Start of Block

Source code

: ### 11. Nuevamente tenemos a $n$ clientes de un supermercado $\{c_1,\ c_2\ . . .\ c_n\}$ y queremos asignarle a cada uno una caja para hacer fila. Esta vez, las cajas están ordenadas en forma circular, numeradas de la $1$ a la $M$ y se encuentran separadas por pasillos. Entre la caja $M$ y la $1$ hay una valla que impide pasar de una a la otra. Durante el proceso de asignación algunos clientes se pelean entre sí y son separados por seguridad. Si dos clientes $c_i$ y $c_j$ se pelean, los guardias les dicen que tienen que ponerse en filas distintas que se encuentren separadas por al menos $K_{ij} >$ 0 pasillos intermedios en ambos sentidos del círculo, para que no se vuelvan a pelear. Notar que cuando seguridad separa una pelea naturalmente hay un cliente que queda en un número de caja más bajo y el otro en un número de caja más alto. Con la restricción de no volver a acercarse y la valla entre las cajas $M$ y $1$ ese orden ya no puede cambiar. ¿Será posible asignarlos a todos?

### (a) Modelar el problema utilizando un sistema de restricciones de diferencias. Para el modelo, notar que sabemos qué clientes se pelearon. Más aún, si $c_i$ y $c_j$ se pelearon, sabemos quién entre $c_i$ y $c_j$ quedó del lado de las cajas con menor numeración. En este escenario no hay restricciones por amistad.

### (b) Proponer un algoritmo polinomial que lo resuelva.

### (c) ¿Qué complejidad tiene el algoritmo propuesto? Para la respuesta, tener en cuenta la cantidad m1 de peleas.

End of Block

Try it: Copy every record exactly, leaving each line intact.

Solution to this task:
Source code

: ### 11. Nuevamente tenemos a $n$ clientes de un supermercado $\{c_1,\ c_2\ . . .\ c_n\}$ y queremos asignarle a cada uno una caja para hacer fila. Esta vez, las cajas están ordenadas en forma circular, numeradas de la $1$ a la $M$ y se encuentran separadas por pasillos. Entre la caja $M$ y la $1$ hay una valla que impide pasar de una a la otra. Durante el proceso de asignación algunos clientes se pelean entre sí y son separados por seguridad. Si dos clientes $c_i$ y $c_j$ se pelean, los guardias les dicen que tienen que ponerse en filas distintas que se encuentren separadas por al menos $K_{ij} >$ 0 pasillos intermedios en ambos sentidos del círculo, para que no se vuelvan a pelear. Notar que cuando seguridad separa una pelea naturalmente hay un cliente que queda en un número de caja más bajo y el otro en un número de caja más alto. Con la restricción de no volver a acercarse y la valla entre las cajas $M$ y $1$ ese orden ya no puede cambiar. ¿Será posible asignarlos a todos?

### (a) Modelar el problema utilizando un sistema de restricciones de diferencias. Para el modelo, notar que sabemos qué clientes se pelearon. Más aún, si $c_i$ y $c_j$ se pelearon, sabemos quién entre $c_i$ y $c_j$ quedó del lado de las cajas con menor numeración. En este escenario no hay restricciones por amistad.

### (b) Proponer un algoritmo polinomial que lo resuelva.

### (c) ¿Qué complejidad tiene el algoritmo propuesto? Para la respuesta, tener en cuenta la cantidad m1 de peleas.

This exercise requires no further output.